"L’Etrange Couleur des larmes de ton corps balaie en partie les doutes. Toujours campés sur leur univers horrifique fétiche, Hélène Cattet et Bruno Forzani radicalisent leur position et affinent leur style. A partir d’un récit sommaire (...), ils déploient une vénéneuse atmosphère de cauchemar lynchien prétexte à une déferlante d’images fantasmatiques.
Pendant près de deux heures, frisant parfois la surchauffe, le film collectionne les morceaux de bravoure graphiques, visions hallucinées de meurtres, tortures et délires psychotiques inspirées par Dario Argento ou Jess Franco.
Recourant au split-screen et à toute la gamme des filtres de couleur, le duo Cattet-Forzani applique finalement à l’imagerie bis la même formule que Brian De Palma destinait à l’œuvre d’Hitchcock : falsifier un cinéma, en isoler les motifs, les effets, pour inventer sa propre langue.
Ici, le fantastique et l’horreur n’existent plus que comme des signes épars (un cri, un gant, une lame de rasoir) convoqués en tant que puissants moteurs d’émotion dans un film-trip dont l’unique dessein est d’affoler les sens, de provoquer un vertige à la fois suave et morbide.

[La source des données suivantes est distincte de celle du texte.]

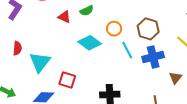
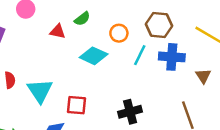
cyan line: (127, 50) -> (140, 55), turned 66
blue cross: (153, 57) -> (172, 57), turned 30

Rarement, ainsi, le lien implicite entre cinéma d’horreur et porno n’aura été plus sensiblement incarné : dans ce film, la déchirure des chairs infligée par un couteau est une pénétration, les corps martyrisés saignent et jouissent indifféremment.
L’Etrange Couleur des larmes de ton corps n’apporte donc aucune réponse définitive sur l’avenir de ses auteurs, que l’on imagine mal se sortir de leur obsession fétichiste du genre, mais il constitue en l’état une expérience unique réhabilitant la vitalité transgressive et pulsionnelle du cinéma d’horreur."